Différents organes répondent différemment à la stimulation hormonale. Certains dégénèrent (par exemple, la queue chez les anoures), d'autres apparaissent ou se différencient (les pattes chez les amphibiens). Chez l'humain, bien qu'il ne se produise pas de métamorphose, c'est une stimulation hormonale qui induit la dégénérescence des tissus entre les doigts ou les orteils (palmes), et ceux de la queue. Il est important que les événements de la métamorphose soient coordonnés. La coordination est en partie assurée par les concentrations relatives d'hormones. L'augmentation graduelle d'hormones thyroïdiennes favorise la différenciation de structures et la régression d'autres. Une trop forte concentration de ces hormones entraîne la régression prématurée de structures, comme la queue des anoures, avant que ne se soient formées d'autres structures, comme les membres. Dans ce cas-ci l'animal ne peut bouger. Les aspects temporels ("timing") de la métamorphose sont également contrôlés par la compétence des différents tissus à répondre aux hormones.

Chez les mammifères, une situation équivalente à la métamorphose se rencontre dans le développement des caractères sexuels secondaires chez l'embryon et à la puberté.

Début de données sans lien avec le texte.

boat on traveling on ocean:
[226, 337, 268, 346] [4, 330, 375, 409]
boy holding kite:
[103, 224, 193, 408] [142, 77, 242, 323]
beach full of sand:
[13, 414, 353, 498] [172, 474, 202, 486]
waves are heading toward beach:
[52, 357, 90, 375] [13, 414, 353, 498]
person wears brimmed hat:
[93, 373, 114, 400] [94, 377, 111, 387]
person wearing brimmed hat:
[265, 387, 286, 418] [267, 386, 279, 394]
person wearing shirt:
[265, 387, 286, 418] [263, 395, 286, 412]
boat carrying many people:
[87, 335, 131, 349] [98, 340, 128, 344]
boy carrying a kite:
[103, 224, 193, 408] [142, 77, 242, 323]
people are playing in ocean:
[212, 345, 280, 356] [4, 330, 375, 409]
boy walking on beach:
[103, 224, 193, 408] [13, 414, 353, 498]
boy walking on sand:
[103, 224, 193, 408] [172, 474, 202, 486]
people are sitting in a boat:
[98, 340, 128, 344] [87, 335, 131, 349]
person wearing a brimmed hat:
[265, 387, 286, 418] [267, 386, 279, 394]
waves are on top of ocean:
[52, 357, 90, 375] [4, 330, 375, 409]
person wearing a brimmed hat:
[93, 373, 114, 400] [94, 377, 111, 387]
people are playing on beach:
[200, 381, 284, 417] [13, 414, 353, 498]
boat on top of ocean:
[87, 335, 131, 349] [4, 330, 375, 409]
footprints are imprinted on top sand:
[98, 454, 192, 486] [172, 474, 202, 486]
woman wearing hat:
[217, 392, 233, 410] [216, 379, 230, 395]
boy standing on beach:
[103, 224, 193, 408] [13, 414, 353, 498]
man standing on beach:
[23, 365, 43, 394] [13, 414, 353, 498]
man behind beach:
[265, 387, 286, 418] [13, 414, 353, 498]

Voir schéma sur les 3 stades développementaux des divers embryons

 

Chalones:

Les chalones permettent la croissance d'un organe jusqu'à ce que le nombre critique de cellules soit atteint, après quoi un effet inhibiteur se manifeste. Elles permettent également la croissance compensatoire. Par exemple après excision d'une portion d'organe, des cellules se multiplient jusqu'à ce que le nombre de cellules normal ait été atteint, restituant la taille normale de l'organe. Ou encore, après ablation d'un organe pair il se produit une croissance compensatoire de l'autre (ex. rein).

 

Comme tout étudiant de la biologie animale sait, l'ontogenèse a grandement contribué à établir les échelles phylogénétiques. Pour terminer ce chapitre, quelques considérations sur les relations entre l'ontogenèse et la phylogenèse.

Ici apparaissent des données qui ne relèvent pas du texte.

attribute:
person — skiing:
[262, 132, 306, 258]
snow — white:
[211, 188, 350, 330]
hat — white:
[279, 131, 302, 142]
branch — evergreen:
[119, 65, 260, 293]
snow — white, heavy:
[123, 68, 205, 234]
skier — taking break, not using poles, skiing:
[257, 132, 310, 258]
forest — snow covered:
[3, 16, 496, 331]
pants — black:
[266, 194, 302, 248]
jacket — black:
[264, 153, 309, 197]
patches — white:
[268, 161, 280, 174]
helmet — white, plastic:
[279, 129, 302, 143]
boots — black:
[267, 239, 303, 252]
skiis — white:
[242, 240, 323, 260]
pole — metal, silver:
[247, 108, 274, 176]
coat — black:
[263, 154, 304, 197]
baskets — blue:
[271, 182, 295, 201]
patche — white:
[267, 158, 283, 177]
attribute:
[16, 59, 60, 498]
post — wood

Loi de Karl Ernst von Baer (1828):

Les traits les plus généraux, communs à tous les membres d'un groupe animal, se développent plus tôt chez l'embryon que les traits particuliers, plus spécialisés, qui distinguent les membres du groupe. Ainsi, les traits qui caractérisent tous les Vertébrés: notochorde, tube neural, musculature segmentée, arcs aortiques, etc., se développent avant les traits caractéristiques des classes de Vertébrés: membres chez les quadrupèdes, plumes chez les oiseaux, poils chez les mammifères. Les traits qui caractérisent les familles, les genres et les espèces apparaissent progressivement plus tard. Donc, le jeune embryon possède des structures communes à tous les membres d'un grand groupe animal et représente le plan d'organisation de base de ce groupe.

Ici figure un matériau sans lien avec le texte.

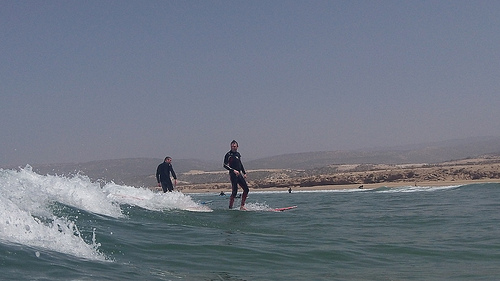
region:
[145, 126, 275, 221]
the two men are surfing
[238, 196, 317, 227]
the surfboard is pink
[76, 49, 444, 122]
the sky is clear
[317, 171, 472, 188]
there are people on the beach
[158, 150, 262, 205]
the guys are wet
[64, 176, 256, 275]
there are waves in the sea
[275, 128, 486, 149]
there are hills in the background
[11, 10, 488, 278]
the photo was taken during the day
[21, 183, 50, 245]
the water is white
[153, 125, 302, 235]
the two people are males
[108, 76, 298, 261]
two men surfing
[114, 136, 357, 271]
two men in water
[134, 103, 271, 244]
two men in black wet suits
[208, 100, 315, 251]
one man on red surfboard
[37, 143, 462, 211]
mountains in background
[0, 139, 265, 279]
white water behind men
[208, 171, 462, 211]
people on beach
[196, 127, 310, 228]
one man looking back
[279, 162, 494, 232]
waves breaking near beach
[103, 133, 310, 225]
two men near each other in water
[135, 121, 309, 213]
two surfers wearing wetsuits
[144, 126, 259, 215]
two black wet suites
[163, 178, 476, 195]
a few people on the beach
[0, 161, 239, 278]
a white cresting wave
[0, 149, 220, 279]
a big wave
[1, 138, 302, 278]
a wave on the ocean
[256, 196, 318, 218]
a red surfboard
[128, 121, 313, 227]
two people surfing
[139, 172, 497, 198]
a long sandy beach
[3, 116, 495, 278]
grey blue ocean water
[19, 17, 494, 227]
Picture taken outside.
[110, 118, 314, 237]
People surfing.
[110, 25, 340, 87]
The sky is light blue.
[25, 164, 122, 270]
The waves are white.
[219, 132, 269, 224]
The man is facing the camera.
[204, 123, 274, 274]
The man is wearing a body suit.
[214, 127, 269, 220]
The body suit is black.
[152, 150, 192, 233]
The man's back is facing the camera.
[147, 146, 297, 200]
Both men are verticle.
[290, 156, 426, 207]
The beach is in the background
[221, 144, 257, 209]
surfer in black wetsuit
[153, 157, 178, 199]
surfer standing on board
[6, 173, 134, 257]
small breaking wave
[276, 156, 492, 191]
shoreline along sandy beach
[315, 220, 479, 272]
grey unclear water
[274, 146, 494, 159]
hills or mountains next to beach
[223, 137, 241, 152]
man's face looking at wave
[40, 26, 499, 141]
clear skies nice weather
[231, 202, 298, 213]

Cette loi de von Baer fut formulée avant l'acceptation de la théorie de l'évolution. Quand cette dernière devint populaire, la loi de von Baer fut réinterprétée pour devenir la loi biogénétique de Müller-Haeckel: "L'ontogenèse récapitule la phylogenèse". Toutefois, le développement ontogénique ne récapitule pas strictement la phylogenèse; seulement certains stades sont récapitulés. De plus, on sait que certaines structures évolutivement récentes apparaissent tôt. C'est le cas du placenta des mammifères, sans lequel le développement embryonnaire ne pourrait avoir lieu. L'embryon doit se développer en harmonie avec son environnement; l'embryon doit être adaptatif.